Goodbye, I say, but not God speed.
You tell us that you offered to allow us pastoral oversight by a bishop acceptable to both you and Father Paul. I tell you that Paul was right, and wise to reject this compromise, for it reduces the momentous issues with which we are wrestling to a personal dispute between you and our rector, a dispute which ends whenever either of you eventually retires from the stage. But this is not an issue of personalities; it is an issue of faith, an issue of doctrine. Paul may retire, you may retire, but the actions of the General Council, and the repudiation of the word of God by the Episcopal Church, will remain. A temporary accommodation does not alter this fact in any way, and it would be to our eternal disgrace if we allowed ourselves to be tempted from the difficult path of truth by such an empty solution. You warn us of anger, but we act not in anger, rather in steadfast faith, and though anger does not sustain (look to yourself as well, Bishop Smith), faith surely does, as it surely will.

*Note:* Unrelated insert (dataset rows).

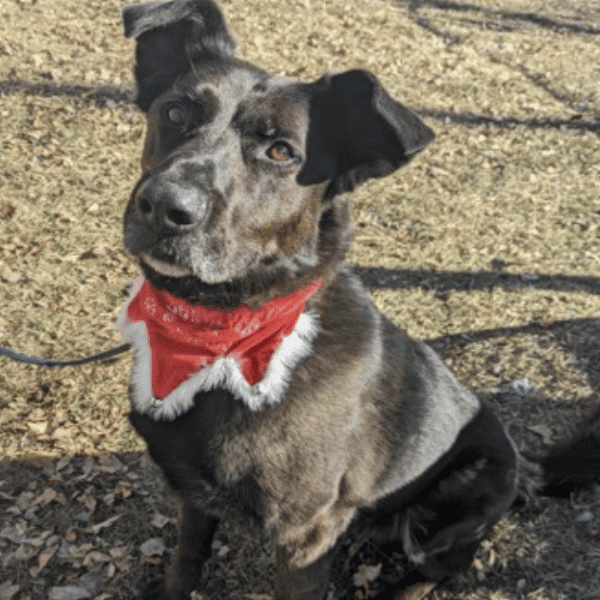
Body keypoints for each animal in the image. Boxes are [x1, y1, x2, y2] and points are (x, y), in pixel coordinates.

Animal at [117, 2, 600, 596]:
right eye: (176, 112)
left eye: (281, 152)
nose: (165, 206)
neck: (221, 332)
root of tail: (523, 465)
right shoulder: (193, 494)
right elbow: (186, 558)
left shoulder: (306, 534)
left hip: (460, 496)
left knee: (443, 566)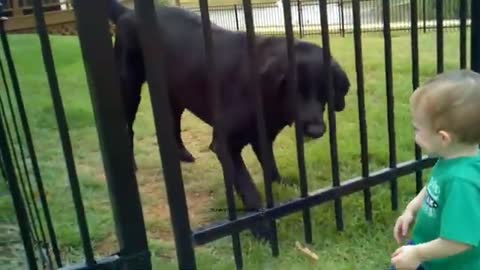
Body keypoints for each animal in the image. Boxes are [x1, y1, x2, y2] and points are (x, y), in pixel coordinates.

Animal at [108, 2, 348, 238]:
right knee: (127, 129)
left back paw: (182, 154)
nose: (316, 130)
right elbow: (248, 188)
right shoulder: (225, 145)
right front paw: (263, 228)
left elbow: (270, 165)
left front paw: (282, 186)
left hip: (175, 94)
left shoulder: (263, 138)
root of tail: (128, 11)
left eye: (325, 90)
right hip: (129, 87)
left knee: (173, 123)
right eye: (294, 90)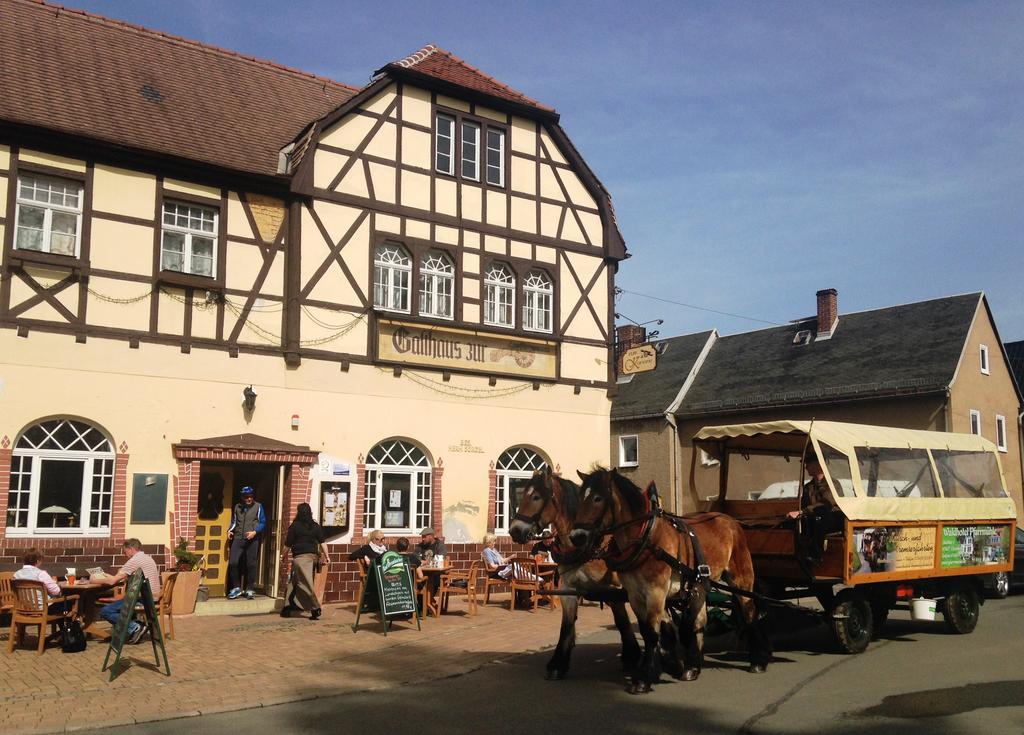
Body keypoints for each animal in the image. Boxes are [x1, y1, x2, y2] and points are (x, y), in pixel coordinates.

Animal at [505, 468, 634, 683]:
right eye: (522, 495)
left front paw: (633, 657)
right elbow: (566, 626)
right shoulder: (568, 589)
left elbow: (622, 622)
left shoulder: (614, 589)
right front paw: (558, 663)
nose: (514, 531)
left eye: (536, 496)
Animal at [569, 472, 770, 696]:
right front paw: (658, 669)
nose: (576, 537)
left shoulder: (655, 592)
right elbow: (647, 630)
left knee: (749, 612)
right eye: (581, 498)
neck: (646, 539)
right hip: (699, 585)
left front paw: (644, 678)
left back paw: (758, 660)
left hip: (741, 579)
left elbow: (651, 633)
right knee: (700, 620)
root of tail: (729, 520)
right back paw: (693, 667)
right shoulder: (634, 595)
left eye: (597, 498)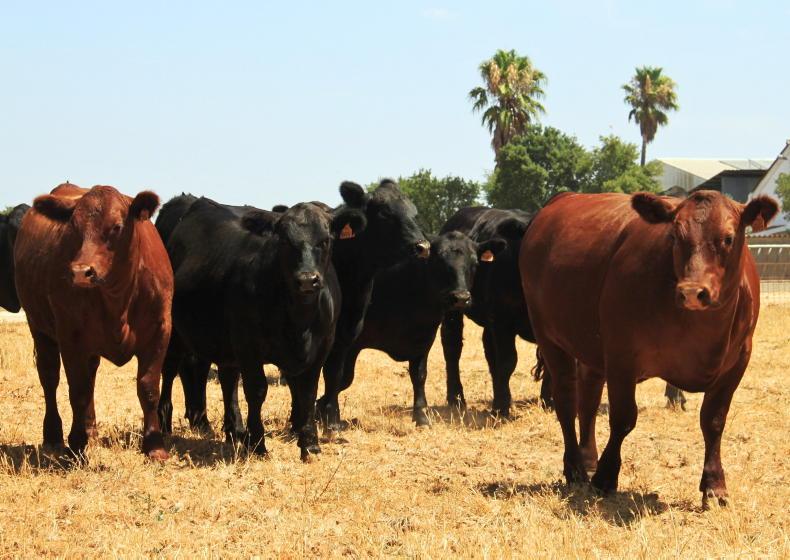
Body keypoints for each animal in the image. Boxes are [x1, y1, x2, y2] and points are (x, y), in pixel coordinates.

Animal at [14, 183, 172, 460]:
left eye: (117, 227)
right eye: (74, 228)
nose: (80, 272)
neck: (118, 298)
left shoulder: (160, 331)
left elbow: (149, 388)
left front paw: (155, 445)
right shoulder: (70, 337)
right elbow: (78, 391)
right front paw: (77, 445)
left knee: (90, 377)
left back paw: (92, 432)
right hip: (39, 329)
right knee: (50, 378)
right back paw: (54, 436)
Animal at [332, 231, 507, 426]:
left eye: (475, 263)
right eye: (438, 261)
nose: (461, 298)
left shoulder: (423, 338)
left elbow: (419, 375)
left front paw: (421, 416)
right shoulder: (347, 343)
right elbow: (340, 378)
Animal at [438, 207, 547, 418]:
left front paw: (550, 401)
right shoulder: (502, 321)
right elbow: (507, 361)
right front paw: (501, 408)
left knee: (489, 352)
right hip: (453, 310)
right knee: (452, 346)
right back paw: (456, 398)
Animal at [519, 190, 778, 507]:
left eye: (728, 238)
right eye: (675, 235)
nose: (692, 292)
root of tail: (562, 199)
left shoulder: (738, 362)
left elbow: (714, 421)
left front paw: (715, 486)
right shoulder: (621, 355)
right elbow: (623, 418)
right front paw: (605, 477)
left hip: (591, 350)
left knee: (588, 401)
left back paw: (588, 459)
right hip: (549, 336)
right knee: (567, 400)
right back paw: (576, 469)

You warn us of the consequences of severing our ties with the Episcopal Church, the ill that has befallen those who have gone before. You tempt us with the sweet prospect that we can avoid the dissent, the disunity, and the inevitable collapse which you predict, and which you do not wish to see befall us. That all will be forgiven if we, and Father Paul, simply recant. All we need do to avoid these evils is accept the actions of the House of Bishops, deny the authority of scripture, ignore the tenets of the Anglican Communion, and agree to remain within the grasp of a church that has abandoned God in favor of men. In short, we only need accept heresy as gospel. As Jesus said to Peter:" Get thee behind me, Satan: thou art an offense to me: for thou savorest not the things that be of God, but those that be of men" (Matthew 16:23).
Finally, I was so struck by something about your letter that I could not in good faith close without pointing it out to you. You refer to Constitutions, to charters, and to canons, but never once to Scripture. Indeed, your entire tone is more that of a corporate executive than of a Steward of God. I beg you to prayerfully reflect upon this, and consider God's will as I leave you with one final passage:
"And if it seem evil unto you to serve the Lord, choose you this day whom ye will serve; whether the gods which your fathers served that were on the other side of the flood, or the gods of the Amorites, in whose land ye dwell: but as for me and my house, we will serve the LORD.
And the people answered and said, God forbid that we should forsake the LORD, to serve other gods." (Joshua 24:15-16)
Yours in Christ
Erik H White Parishioner, Church of the Good Shepherd St. Louis, MO.